Here I’d been so very jealous, for years, of those who found it easy to never doubt. Who believed God simply because He said we should. Those brothers and sisters drove me mad with jealousy – how much I would love to blindly believe with ease!!! “God says He’s good so He is.” “God says He’ll provide, so He will.” “God says He loves me, so I believe it.”

Infuriating.
I wanted that child-like faith desperately.

Did you ever see the movie “The Ring”?
I am anti-horror films, I think the enemy doesn’t need any more residential space in our brains and I don’t want to put unnecessary darkness in my already-overactive imagination, but in my youth it was popped into the DVD player during a slumber party. I don’t remember the plot whatsoever, but this is the image that stuck with me:
A girl had died after being trapped in a covered well. And they showed deep, deep gouges in the cement from where she’d clawed and scratched until her fingers were probably bloodied and broken – desperate to get free.

That’s the image that comes to mind when I think of this second, hard-fought variety of “faith” that He has indeed gifted me with. I’ve cried and screamed and stuck it out. I won’t leave Him, even when I believe He’s left me.

“Let your roots grow down into Him, and let your lives be built on Him. Then your faith will grow strong in the truth you were taught, and you will overflow with thankfulness.”

I’m not patting myself on the back – nor am I crediting myself with the shouldered responsibility of a sustained relationship with God… what I’m telling you is that I’ve spent years and years and years grieving my branches with no blossoms only to recently realize that all this time He’s been growing my very thick, deep roots.

The reason I haven’t bent-to-breaking in the maelstroms is because He has been growing my faith underground.

It ain’t pretty.
It’s so very dirty and difficult.
It’s not glorified or a gardener’s dream.
But it sure ain’t gonna be tilled up easily.

The strength of my faith was built upon the TRUTH I have been taught, not grown out of what prayers have been answered or which haven’t.
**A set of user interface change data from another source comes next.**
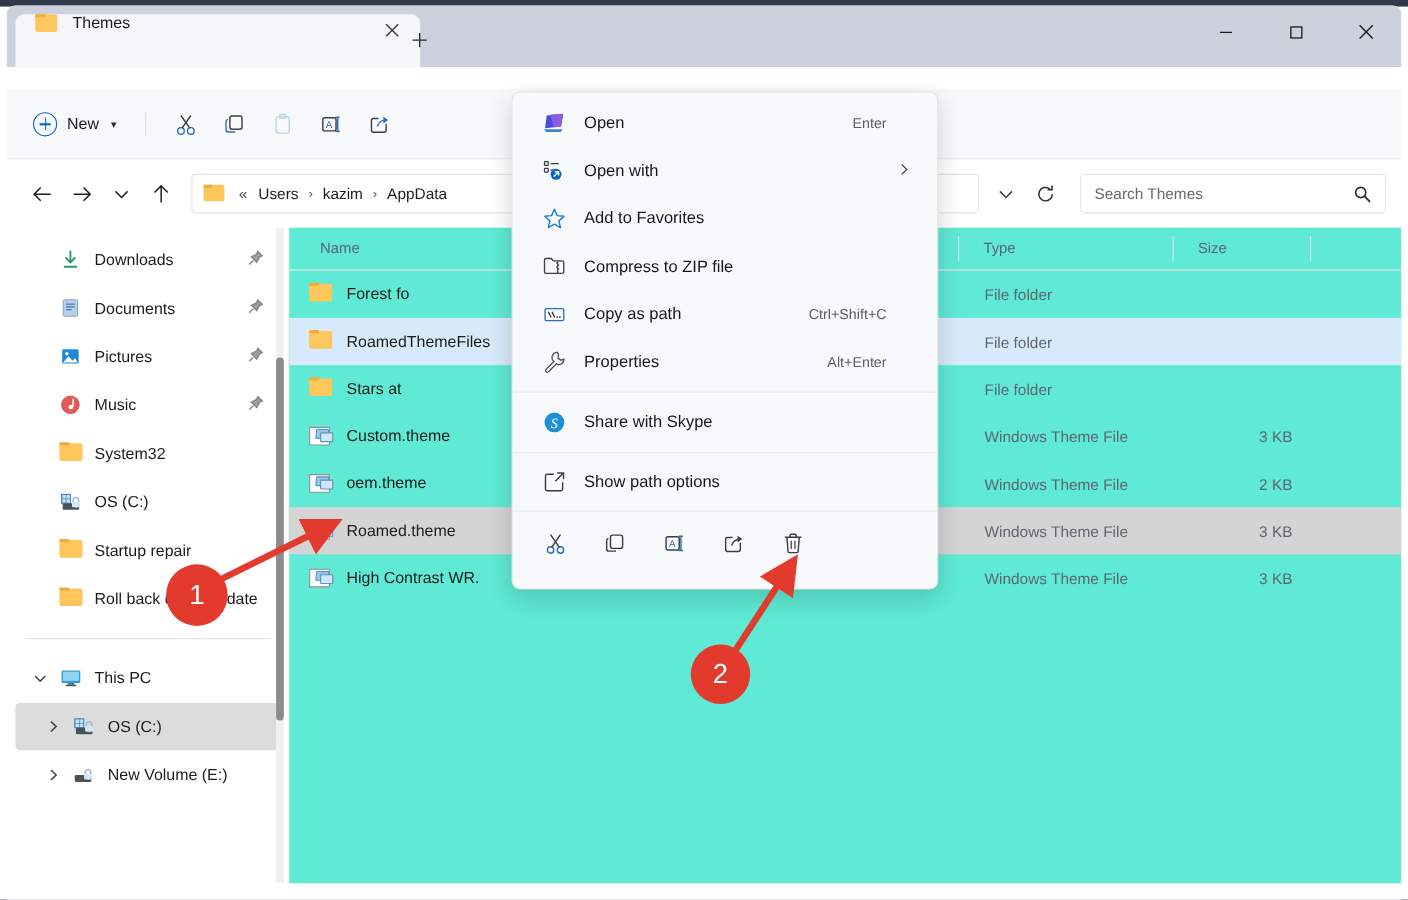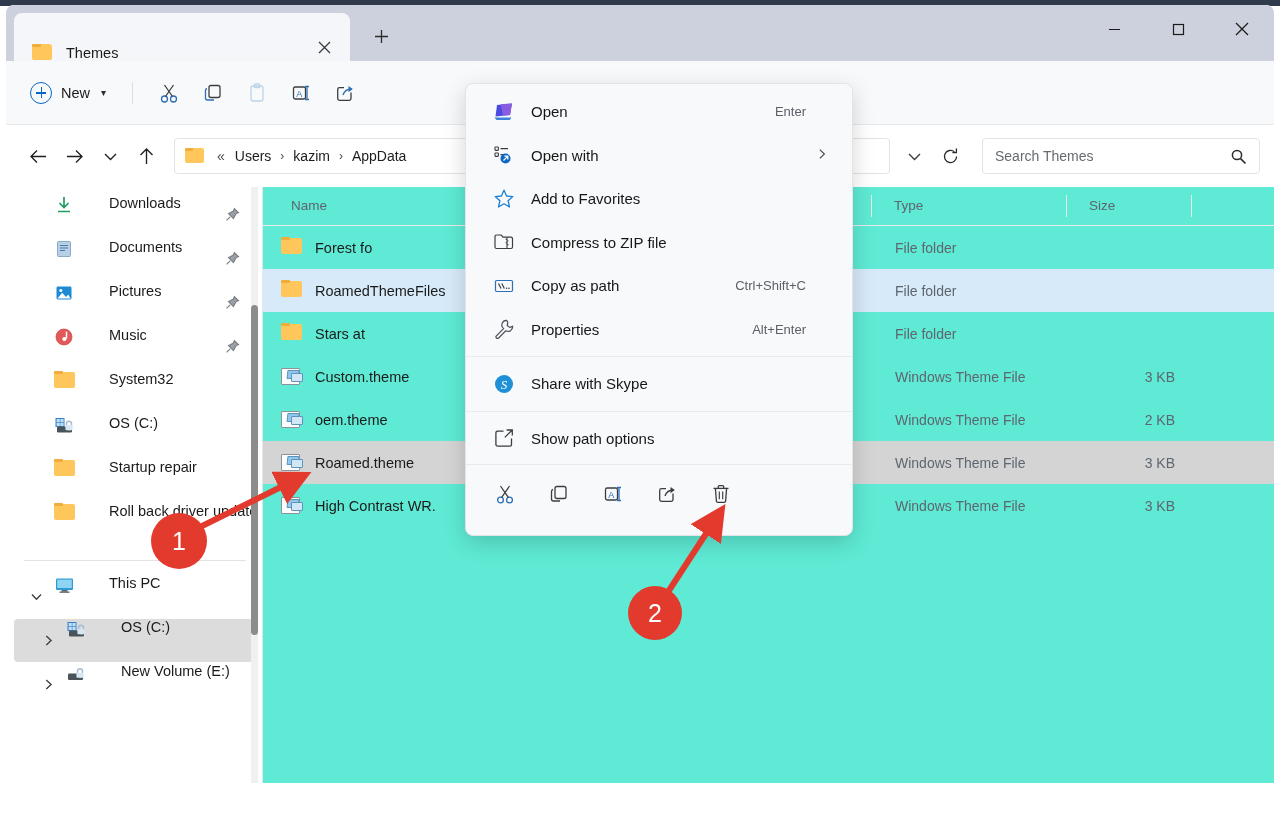--- a/index.html
+++ b/index.html
@@ -30,24 +30,24 @@
     overflow: hidden;
   }
 
   
   .titlebar {
     position: relative; height: 56px;
     background: #ccd1dd;
   }
   .tab {
     position: absolute; left: 8px; top: 8px;
-    width: 336px; height: 48px;
+    width: 368px; height: 48px;
     background: #f5f6f9;
     border-radius: 8px 8px 0 0;
-    display: flex; align-items: flex-end;
+    display: flex; align-items: flex-start;
     padding: 0 12px 0 18px;
   }
   .tab-folder-icon { width: 20px; height: 17px; position: relative; flex: none; }
   .tab-folder-icon .back {
     position: absolute; left: 0; top: 0; width: 20px; height: 16px;
     background: #ffc65c; border-radius: 2px 3px 2px 2px;
   }
   .tab-folder-icon .tabtop {
     position: absolute; left: 0; top: 0; width: 9px; height: 3px;
     background: #f0ad3c; border-radius: 1px;
@@ -72,20 +72,21 @@
   .wc {
     width: 64px; height: 48px; display: flex; align-items: center;
     justify-content: center; color: #1b1b1b;
   }
 
   
   .toolbar {
     position: relative; height: 64px; background: #f8f9fb;
     display: flex; align-items: center; padding-left: 18px;
     border-bottom: 1px solid #e7e8eb;
+    margin-top: 20px;
   }
   .new-btn {
     display: flex; align-items: center; gap: 9px;
     height: 36px; padding: 0 10px 0 6px; border-radius: 5px;
   }
   .new-btn .plus-circle {
     width: 22px; height: 22px; border: 1.4px solid #0a67c6; border-radius: 50%;
     position: relative;
   }
   .new-btn .plus-circle::before, .new-btn .plus-circle::after {
@@ -134,24 +135,23 @@
 
   
   .body { position: relative; height: 596px; display: flex; background: #fff; }
 
   
   .navpane {
     width: 256px; position: relative; background: #ffffff;
     padding-top: 8px; overflow: hidden;
   }
   .nav-item {
-    position: relative; height: 43px; display: flex; align-items: flex-start;
+    position: relative; height: 43px; display: flex; align-items: center;
     padding-left: 40px; padding-right: 10px; border-radius: 4px;
     margin: 0 8px 1px 8px;
-    gap: 23px;
   }
   .nav-item.selected { background: #dcdcdc; }
   .nav-item .ico { width: 21px; height: 21px; flex: none; margin-right: 11px; position: relative;}
   .nav-item .txt { font-size: 14.5px; color: #1b1b1b; white-space: nowrap; }
   .nav-item .pin { position: absolute; right: 14px; top: 12px; color: #7d8288; }
   .nav-item .caret {
     position: absolute; left: 12px; top: 0; height: 43px; width: 20px;
     display: flex; align-items: center; justify-content: center;
     color: #3f3f3f; font-size: 11px;
   }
If anything, those roots inched deeper to the earth’s center with every prayer and plead that didn’t come true or find a kind answer.
My life has been built, and my thankfulness has overflowed, because of something I didn’t consider beautiful.

During those months gathered around a table and walking the streets of other countries with fellow pilgrims last year, a friend gifted me a photo screened onto wood that he’d taken years ago after his life of glamorous ministry and marriage fell apart. Living in his van and wondering what was next, he spent some time pursuing a passion for photography and told me that the photo he was gifting me he’d almost thrown away because it wasn’t pretty. Mostly a muddle of indistinguishable tree-browns, there wasn’t a magnolia bloom or cherry blossom in sight. The predominant feature? It’s gnarled roots.

Maybe you haven’t seen your gnarled roots of faith as something beautiful, but that’s what this hard and ugly fight is at it’s core. Supernaturally beautiful.  As we continue to read in the richness of this passage… a moment of faith changes everything. The redemption and radical revival Christ offers in claiming us, growing us, and making us ALIVE is as beautiful as the spring on it’s way (that He also planned as He spun the seasons into motion.)

My dear pals – when you spy the first green sprig come Easter, remember that for as beautiful as the bud, it was the root that continued to survive in the very darkest and most barren winter. Those ugly, faithful roots.